黑暗之中,血液似乎不再流淌,身体渐渐被冷意占据,一只冰冷的手轻轻地附上伊卡洛斯的面庞,拉美西斯单膝跪在他的身前,垂下头贴在他的耳边,微凉的吐息间夹杂着宛若魔鬼的低语:
“这是第十三次…呵…你若是再敢逃跑,再敢将我忘记…我就把你淹死在冥河里。”
马车颠簸,言语清浅,那人皱着眉沉沉地昏睡过去,无人将这词句真切地听清。
一则潦草的预言不知在哪处阴暗的角落里苏醒,它如黑色的飞乌掠过惨白的天空,转瞬即逝,无人问起;
至于人心惶然难安的缘由,却是一首由这预言埋下种子得以在黑暗中生根发芽的童谣;
同预言一样,无人知晓这童谣究竟起始于何处。
有人对着孩童用戒尺与说教文逼问一切的真相,却换来无穷无尽的眼泪与哭声,他们在泪水中伸出手,指向大漠的深处——
“睁开双眼,索贝克守护的是黑色的宫殿;
拼命思考,托特教予的是愚钝的子民;
搬起双脚,盖布让这片大漠免受地震和海啸的侵扰;
放下刀剑,赛特的屠戮随风暴降临,无穷无尽;
双手合十,伊西斯将生命的诗文刻在永无法到达的大理石上;
不要言语,奥西里斯与胡狼之首的引渡人将指引你渡过冥河;
静静聆听,拉与荷鲁斯为愚钝的你讲述最美妙的箴言;
停止挣扎,阿蒙拉将可悲可恨的你抱在怀里;
远比火焰更炽热的日光将你杀死,没什么值得哭泣。”
随着这童谣出现的,是能够生出黄金的躯体与头颅。
在睁开眼的前一刻,伊卡洛斯的头脑中仍然是一片挥之不去的混沌,更为美妙的葡萄香气让他从噩梦中苏醒,他闭着眼睛转了转干涩的眼球,用手悄悄地在被子下感知着全身。

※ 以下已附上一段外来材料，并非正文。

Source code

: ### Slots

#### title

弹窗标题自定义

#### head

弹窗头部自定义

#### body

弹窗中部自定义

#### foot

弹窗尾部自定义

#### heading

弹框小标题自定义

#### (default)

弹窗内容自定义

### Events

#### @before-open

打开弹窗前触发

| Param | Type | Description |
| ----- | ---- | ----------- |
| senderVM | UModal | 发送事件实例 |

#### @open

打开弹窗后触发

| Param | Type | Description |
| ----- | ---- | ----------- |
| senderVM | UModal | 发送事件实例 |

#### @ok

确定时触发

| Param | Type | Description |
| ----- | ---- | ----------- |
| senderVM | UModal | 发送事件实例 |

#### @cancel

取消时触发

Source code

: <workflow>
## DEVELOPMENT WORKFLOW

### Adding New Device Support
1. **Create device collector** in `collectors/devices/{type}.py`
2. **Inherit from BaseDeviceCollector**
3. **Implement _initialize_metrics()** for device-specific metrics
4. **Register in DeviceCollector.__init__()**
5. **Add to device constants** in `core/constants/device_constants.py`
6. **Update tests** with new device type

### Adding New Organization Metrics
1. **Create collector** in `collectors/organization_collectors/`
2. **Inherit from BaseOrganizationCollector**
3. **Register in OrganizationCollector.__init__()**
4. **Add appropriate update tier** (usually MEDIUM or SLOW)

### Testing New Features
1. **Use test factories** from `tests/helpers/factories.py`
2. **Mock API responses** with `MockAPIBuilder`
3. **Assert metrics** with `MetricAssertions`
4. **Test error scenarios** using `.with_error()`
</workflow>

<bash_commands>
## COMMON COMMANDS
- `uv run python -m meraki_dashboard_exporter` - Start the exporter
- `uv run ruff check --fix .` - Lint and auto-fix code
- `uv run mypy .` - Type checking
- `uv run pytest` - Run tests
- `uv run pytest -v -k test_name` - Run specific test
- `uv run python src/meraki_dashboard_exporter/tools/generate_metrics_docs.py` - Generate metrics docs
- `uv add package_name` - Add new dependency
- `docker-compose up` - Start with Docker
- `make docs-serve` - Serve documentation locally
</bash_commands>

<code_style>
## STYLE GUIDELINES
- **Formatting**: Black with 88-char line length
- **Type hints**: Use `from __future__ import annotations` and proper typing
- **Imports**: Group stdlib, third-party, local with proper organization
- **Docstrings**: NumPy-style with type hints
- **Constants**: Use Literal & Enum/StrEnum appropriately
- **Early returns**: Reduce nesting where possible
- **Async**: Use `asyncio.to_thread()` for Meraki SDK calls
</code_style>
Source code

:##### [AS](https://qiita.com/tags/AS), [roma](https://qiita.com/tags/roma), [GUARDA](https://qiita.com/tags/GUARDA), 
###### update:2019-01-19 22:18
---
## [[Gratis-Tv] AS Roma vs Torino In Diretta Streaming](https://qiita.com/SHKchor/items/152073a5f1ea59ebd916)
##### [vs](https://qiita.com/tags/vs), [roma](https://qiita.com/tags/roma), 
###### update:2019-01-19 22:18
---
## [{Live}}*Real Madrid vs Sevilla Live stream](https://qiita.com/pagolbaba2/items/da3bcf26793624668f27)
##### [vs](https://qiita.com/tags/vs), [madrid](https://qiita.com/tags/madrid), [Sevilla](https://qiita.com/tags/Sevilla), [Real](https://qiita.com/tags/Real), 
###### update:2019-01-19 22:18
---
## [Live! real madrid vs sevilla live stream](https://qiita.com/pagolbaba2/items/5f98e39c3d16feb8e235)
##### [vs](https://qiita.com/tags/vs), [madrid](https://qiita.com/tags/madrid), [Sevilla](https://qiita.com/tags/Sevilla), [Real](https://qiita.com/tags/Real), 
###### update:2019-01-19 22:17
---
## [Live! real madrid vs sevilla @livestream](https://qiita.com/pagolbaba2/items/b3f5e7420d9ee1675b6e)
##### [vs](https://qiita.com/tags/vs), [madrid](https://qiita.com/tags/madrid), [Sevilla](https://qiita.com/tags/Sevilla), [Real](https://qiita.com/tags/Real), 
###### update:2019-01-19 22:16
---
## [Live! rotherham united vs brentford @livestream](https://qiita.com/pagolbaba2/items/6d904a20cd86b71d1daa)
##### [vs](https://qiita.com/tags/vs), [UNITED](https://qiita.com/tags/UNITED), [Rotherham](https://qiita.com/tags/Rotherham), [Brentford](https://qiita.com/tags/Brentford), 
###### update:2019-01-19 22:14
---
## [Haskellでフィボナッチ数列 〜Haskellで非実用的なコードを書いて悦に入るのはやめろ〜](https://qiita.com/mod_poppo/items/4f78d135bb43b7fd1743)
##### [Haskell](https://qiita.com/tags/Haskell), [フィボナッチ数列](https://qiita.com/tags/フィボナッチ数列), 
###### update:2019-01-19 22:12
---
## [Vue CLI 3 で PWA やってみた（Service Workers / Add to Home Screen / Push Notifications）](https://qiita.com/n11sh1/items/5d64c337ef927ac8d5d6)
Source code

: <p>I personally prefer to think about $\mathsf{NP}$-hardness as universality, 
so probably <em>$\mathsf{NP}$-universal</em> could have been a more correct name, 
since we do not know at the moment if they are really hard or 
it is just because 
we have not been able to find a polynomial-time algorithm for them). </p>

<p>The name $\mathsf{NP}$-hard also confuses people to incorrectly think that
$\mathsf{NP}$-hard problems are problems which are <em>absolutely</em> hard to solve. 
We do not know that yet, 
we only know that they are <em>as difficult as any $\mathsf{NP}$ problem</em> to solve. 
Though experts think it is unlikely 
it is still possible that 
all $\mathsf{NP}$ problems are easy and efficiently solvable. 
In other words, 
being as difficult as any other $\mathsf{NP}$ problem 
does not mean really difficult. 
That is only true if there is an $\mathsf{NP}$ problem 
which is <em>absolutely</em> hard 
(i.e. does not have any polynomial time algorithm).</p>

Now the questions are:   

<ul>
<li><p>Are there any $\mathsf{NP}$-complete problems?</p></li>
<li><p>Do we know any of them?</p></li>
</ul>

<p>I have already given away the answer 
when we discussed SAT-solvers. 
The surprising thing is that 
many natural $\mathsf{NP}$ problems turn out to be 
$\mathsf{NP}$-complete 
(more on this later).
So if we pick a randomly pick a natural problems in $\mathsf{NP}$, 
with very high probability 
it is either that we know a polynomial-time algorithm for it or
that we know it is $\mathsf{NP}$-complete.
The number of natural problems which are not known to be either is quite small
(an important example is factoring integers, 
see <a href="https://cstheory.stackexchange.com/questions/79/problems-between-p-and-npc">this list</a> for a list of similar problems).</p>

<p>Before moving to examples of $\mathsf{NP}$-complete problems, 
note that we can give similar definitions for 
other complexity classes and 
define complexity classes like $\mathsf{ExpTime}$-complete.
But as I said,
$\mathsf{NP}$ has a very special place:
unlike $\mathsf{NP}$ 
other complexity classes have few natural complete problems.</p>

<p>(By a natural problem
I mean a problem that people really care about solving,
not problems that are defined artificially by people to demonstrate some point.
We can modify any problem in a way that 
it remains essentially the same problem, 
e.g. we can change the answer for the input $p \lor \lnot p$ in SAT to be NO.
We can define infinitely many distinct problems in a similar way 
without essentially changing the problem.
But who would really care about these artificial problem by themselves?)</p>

那些致命的伤口已经尽数愈合,胸前的与腹上的,一丁点儿痕迹也不剩下。
身体的造血功能不受控制地停留在亢奋状态,伊卡洛斯感到浑身发热,口干舌燥—这时候要是能有一点儿水喝就好了,他迷迷糊糊地想着。
他想活动一下无力的身体,小声地呼了口气,轻轻地抬了下腰,身下传来异样的触感让他的神经猛然绷紧—伊卡洛斯警觉地睁开眼睛,撑起上身向下看,发现自己的右侧小腿被足有手腕那般粗的铁链拴住,铁链牢牢地亲在他的皮肤上,交接处挂着一把带着陈旧血渍的金色锁头。
记忆如回笼一般涌入伊卡洛斯的脑海,他狠狠地锤了下床,昏沉发热的思绪乱成一个猫也解不开的大麻团。
这下可真是糟透了。
伊卡洛斯狠狠地斥责着记忆中的自己,早知道会如此,他就不该有意用言语激怒拉美西斯,落得个连自由也被剥夺的境地。
如今,寻找阿斯拜尔便真成了如井中望月一般的奢望了。
内室的石门被悄无声息地打开,来人抬手将垂落到眼角的乌黑长发拢到身后;
耳下坠着的大小夸张的金色环饰借此突破那些轻微蜷卷的黑色丝线围成的牢笼,如失翼之鸟于乌云之上穿越漆黑的风暴满心恓惶地坠落,云层中的雷电为它镀上最耀眼的辉芒。
拉美西斯带着一脸难以捉摸的表情站到伊卡洛斯的床前:
“恢复得比我想象中还要快啊。”
伊卡洛斯紧紧地盯着拴在脚踝上的铁链,拉美西斯歪着头等了半晌,也没等来一句回音。
“嗯……你还是这副模样,像个不会说话的哑巴一样,”拉美西斯抬手捏住伊卡洛斯的下颌,强迫他将脸转向自己,那双望向自己的金色眼眸中,酝酿着烈日将去前最炙热的温度,……呵。”
他忽然抬起一条腿跪在床上,将另一只手轻轻地扶在伊卡洛斯的脑后,后者睁大双眼,迅速将一只手抵在伊卡洛斯的胸前,几乎不着寸缕的肌肤之下,鲜活炽热的心跳以露骨的方式亲吻着伊卡洛斯的手心。
拉美西斯俯下身,与床上之人额间相触:“…不如这样…”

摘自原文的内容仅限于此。